Well, let's dispose of Moore. Not having a copy of Moore to hand, I'll refer to the Stanford Encyclopedia for my account of the open question argument:

'Consider a particular naturalist claim, such as that “x is good” is equivalent to “x is pleasant” or “x is pleasure.”If this claim were true, he argued, the judgement “Pleasure is good” would be equivalent to “Pleasure is pleasure,” yet surely someone who asserts the former means to express more than that uninformative tautology. Alternatively, if this naturalist claim were true, “x is pleasant but x is not good” would be self-contradictory. Once it was established that x is pleasant, the question whether it is good would then be closed, or not worth considering, whereas, he argued, it remains open.' https://plato.stanford.edu/entries/moor ... enQuesArgu

So far, so good. But then we get this:

'The same argument can be mounted against any other naturalist proposal: even if we have determined that something is what we desire to desire or is more evolved, the question whether it is good remains open, in the sense of not being settled by the meaning of the word “good.” ' (ibid)
(my emboldening)

This isn't a proof, it's a mere conjecture. It's like Fermat's Last Theorem (which is also a conjecture). Fermat couldn't find any numbers raised to a power greater than 2 which were the sum of two numbers raised to the same power, so he conjectured that there weren't any. Moore is doing the same thing with 'good'. He looks for natural properties that are the same as goodness, doesn't find any, and conjectures that there aren't any. But Moore's failing to find one doesn't prove that there aren't any. Andrew Wiles proved Fermat's conjecture to be true, but — correct me if I'm wrong — no Andrew Wiles has come along and proved Moore's conjecture to be true. I think Moore's conjecture is false. I think there is a natural property that's the same as goodness, and it's being such that a pro-response is fitting and a neutral or anti-response is not. This is my version of fitting attitude theory. Fitting attitude theory wasn't as developed when Moore was writing, so it's not surprising that it didn't occur to him. I think the open question argument is defunct, and therefore so is the supposed naturalistic fallacy.
Skepdick
Posts: 14534
Joined: Fri Jun 14, 2019 11:16 am

Re: A defence of evaluative objectivism

Post by Skepdick »

CIN wrote: Fri Aug 25, 2023 1:27 pm Andrew Wiles proved Fermat's conjecture to be true, but — correct me if I'm wrong — no Andrew Wiles has come along and proved Moore's conjecture to be true.
Another statement which contains so much uncorrigirable misunderstanding.

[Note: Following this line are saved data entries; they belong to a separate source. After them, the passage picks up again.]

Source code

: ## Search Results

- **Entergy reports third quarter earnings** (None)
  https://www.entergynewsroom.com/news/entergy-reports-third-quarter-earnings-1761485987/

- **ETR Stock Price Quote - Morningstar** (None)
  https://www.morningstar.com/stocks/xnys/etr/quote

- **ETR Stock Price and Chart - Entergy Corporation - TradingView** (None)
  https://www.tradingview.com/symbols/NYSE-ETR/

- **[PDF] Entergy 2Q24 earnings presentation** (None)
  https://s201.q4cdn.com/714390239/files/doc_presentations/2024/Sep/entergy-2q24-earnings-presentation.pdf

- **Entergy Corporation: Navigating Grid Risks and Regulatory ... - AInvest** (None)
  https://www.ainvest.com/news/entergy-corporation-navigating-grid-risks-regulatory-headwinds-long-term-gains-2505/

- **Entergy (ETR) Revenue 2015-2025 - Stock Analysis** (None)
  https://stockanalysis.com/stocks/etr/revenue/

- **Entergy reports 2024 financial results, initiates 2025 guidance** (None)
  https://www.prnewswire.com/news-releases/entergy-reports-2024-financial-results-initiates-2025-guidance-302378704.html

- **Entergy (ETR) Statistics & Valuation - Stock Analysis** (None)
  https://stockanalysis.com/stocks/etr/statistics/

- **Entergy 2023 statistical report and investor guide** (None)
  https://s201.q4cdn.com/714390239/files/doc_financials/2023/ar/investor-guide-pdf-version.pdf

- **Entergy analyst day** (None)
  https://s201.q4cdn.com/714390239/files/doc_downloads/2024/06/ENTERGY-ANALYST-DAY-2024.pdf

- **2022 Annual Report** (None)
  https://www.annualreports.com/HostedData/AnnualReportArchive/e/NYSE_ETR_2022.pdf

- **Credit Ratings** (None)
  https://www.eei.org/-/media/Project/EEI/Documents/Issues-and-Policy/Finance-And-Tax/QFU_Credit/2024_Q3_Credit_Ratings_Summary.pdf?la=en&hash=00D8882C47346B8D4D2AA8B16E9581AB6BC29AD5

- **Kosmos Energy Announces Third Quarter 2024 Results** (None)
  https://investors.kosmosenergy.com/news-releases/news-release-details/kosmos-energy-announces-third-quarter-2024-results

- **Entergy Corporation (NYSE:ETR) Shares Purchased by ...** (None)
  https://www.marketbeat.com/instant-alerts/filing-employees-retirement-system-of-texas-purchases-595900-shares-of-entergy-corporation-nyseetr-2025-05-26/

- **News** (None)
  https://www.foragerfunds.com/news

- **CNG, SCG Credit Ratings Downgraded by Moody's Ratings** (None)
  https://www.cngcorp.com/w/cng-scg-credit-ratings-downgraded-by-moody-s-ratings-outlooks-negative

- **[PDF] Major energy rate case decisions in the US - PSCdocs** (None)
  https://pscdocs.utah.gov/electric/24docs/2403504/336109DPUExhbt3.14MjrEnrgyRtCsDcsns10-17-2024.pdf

How do you even... compare Mathematical with Philosophical conjectures; or confuse Mathematical with Philosophical proofs.
How do you even begin to. ... I can't even.

Mathematics is just symbol manipulation and transformation under a strict set of rules. It's syntax and grammar - no semantics.
Atla
Posts: 6987
Joined: Fri Dec 15, 2017 8:27 am

Re: A defence of evaluative objectivism

Post by Atla »

I wonder where this is going, I can't detect even a hint at an argument for objectivism.
CIN
Posts: 92
Joined: Mon Oct 24, 2022 11:59 pm

Re: A defence of evaluative objectivism

Post by CIN »

Very sad. The only person who rises above philosophical incompetence in their replies to me on this thread is Flash, and he seems to have caught Peter Holmes's disease of intellectual sloth. What on earth is the point of this forum, if this is the best it can produce?